In the link there is an image of a cube with an F turn applied and it has the following text: 


> In the picture, the corner at the place URF is twisted clockwise relative to the reference facelet on the clean cube, also the corner at the place DLF. The corners at the places UFL and DFR are are twisted anti-clockwise. The edges sitting in the UF, DF, FL and FR positions are flipped.
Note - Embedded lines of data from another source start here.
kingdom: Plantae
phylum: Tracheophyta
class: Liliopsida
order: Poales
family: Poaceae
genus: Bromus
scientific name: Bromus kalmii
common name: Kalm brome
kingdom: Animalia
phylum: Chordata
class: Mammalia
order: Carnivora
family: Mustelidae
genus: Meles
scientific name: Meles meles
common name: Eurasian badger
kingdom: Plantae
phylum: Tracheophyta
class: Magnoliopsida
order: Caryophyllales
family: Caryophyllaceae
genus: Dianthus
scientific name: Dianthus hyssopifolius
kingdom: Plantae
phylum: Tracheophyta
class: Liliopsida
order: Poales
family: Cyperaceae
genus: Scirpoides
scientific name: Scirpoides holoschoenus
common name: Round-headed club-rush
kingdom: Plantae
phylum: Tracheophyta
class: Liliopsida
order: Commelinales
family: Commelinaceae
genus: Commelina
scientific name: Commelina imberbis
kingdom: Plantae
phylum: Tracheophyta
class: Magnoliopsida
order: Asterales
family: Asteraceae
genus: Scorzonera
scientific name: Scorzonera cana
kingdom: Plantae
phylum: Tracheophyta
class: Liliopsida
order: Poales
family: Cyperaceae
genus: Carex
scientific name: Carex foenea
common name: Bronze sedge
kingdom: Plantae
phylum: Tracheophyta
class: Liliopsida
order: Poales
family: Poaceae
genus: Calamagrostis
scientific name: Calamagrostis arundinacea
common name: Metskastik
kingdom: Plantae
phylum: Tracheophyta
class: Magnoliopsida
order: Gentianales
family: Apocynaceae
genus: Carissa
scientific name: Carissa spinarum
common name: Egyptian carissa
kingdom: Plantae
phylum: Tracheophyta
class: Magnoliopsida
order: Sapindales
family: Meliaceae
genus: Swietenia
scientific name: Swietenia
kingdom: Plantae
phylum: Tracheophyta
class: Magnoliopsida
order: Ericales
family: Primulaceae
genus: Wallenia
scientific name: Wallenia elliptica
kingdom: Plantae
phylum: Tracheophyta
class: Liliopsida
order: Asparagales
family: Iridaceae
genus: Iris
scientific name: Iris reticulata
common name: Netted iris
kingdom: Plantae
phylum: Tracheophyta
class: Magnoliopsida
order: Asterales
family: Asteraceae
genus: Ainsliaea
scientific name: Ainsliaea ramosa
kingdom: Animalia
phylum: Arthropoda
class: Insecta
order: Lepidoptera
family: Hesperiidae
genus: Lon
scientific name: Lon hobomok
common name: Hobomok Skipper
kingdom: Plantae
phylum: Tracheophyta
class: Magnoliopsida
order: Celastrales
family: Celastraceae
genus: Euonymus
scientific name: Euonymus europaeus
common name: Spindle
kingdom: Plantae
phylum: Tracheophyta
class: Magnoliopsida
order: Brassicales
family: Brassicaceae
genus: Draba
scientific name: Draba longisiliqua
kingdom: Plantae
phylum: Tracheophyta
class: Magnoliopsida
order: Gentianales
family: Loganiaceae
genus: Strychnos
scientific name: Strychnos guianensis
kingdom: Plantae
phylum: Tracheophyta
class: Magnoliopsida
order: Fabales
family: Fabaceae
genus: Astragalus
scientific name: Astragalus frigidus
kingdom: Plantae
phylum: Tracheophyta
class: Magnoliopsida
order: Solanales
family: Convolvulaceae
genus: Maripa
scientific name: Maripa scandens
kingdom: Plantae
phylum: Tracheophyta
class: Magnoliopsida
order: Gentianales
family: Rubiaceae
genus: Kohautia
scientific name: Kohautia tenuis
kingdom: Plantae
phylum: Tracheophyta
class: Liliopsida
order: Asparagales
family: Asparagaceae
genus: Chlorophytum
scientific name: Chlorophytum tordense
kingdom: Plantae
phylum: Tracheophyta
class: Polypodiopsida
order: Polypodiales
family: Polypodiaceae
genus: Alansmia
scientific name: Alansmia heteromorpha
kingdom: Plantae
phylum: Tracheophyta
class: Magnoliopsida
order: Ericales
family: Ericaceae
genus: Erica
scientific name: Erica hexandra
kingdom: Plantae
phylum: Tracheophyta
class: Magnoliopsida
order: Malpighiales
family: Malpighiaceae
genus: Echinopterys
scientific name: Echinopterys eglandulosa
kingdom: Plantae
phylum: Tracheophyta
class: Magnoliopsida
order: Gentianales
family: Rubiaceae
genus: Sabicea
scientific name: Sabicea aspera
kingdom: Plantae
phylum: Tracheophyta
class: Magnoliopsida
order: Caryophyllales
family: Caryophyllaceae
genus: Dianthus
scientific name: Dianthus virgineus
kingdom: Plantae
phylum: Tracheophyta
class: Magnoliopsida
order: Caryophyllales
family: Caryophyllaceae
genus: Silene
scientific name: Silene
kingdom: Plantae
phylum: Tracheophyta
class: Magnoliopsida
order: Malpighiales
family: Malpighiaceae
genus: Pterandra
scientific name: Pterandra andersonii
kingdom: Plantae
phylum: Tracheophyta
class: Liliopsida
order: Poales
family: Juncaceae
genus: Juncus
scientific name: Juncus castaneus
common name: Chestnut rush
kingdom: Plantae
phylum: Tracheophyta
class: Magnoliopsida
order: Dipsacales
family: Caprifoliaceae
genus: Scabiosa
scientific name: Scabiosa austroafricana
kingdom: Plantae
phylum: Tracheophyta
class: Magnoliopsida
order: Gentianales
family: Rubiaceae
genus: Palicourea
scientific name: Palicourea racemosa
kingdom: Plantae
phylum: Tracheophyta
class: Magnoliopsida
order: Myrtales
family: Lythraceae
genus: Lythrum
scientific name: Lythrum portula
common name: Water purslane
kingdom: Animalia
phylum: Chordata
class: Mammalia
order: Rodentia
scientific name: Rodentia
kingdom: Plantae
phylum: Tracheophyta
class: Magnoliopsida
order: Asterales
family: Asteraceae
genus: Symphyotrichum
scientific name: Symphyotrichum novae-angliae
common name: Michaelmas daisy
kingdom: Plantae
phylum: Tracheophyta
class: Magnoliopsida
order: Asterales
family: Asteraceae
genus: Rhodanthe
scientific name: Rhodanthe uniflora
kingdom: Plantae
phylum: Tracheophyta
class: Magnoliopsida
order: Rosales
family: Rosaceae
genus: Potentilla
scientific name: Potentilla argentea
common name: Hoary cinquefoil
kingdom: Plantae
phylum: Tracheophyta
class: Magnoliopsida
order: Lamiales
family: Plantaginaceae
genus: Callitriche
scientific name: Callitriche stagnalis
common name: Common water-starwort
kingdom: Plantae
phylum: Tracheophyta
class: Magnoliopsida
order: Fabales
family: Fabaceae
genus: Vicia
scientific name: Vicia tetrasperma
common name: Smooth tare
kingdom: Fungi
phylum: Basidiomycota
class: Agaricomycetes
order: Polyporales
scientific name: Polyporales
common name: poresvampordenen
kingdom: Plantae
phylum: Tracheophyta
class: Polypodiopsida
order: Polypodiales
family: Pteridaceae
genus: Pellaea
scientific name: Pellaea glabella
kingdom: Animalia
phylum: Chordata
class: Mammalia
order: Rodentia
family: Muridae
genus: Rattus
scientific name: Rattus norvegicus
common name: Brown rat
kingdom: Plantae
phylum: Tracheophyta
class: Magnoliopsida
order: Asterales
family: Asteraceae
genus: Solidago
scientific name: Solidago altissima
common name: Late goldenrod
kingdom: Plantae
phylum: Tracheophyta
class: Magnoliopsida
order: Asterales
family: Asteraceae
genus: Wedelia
The OP is wondering why they aren't all twisted clockwise.

EDIT: ninja'd.


----------



## qqwref (May 9, 2011)

Notice how, in the original image, each corner has a specific marked sticker. This is not just for those pieces, but for the locations themselves. Look at the cubie at URF; the marked sticker is on the right face, but for a piece in that location it should be on top. So that one is clockwise (top -> right). But for the one at UFL, the marked sticker is on the left, although for a piece in that location it should be on top. That means that that piece is considered rotated counterclockwise (top -> left). It's not the F turn that controls whether something is clockwise or counterclockwise, but instead the location of those marked stickers.


----------



## gluttony (May 9, 2011)

qqwref said:


> Notice how, in the original image, each corner has a specific marked sticker. This is not just for those pieces, but for the locations themselves. Look at the cubie at URF; the marked sticker is on the right face, but for a piece in that location it should be on top. So that one is clockwise (top -> right). But for the one at UFL, the marked sticker is on the left, although for a piece in that location it should be on top. That means that that piece is considered rotated counterclockwise (top -> left). It's not the F turn that controls whether something is clockwise or counterclockwise, but instead the location of those marked stickers.


 ---- GREAT ANSWER, now i understand  Thank you very much.


----------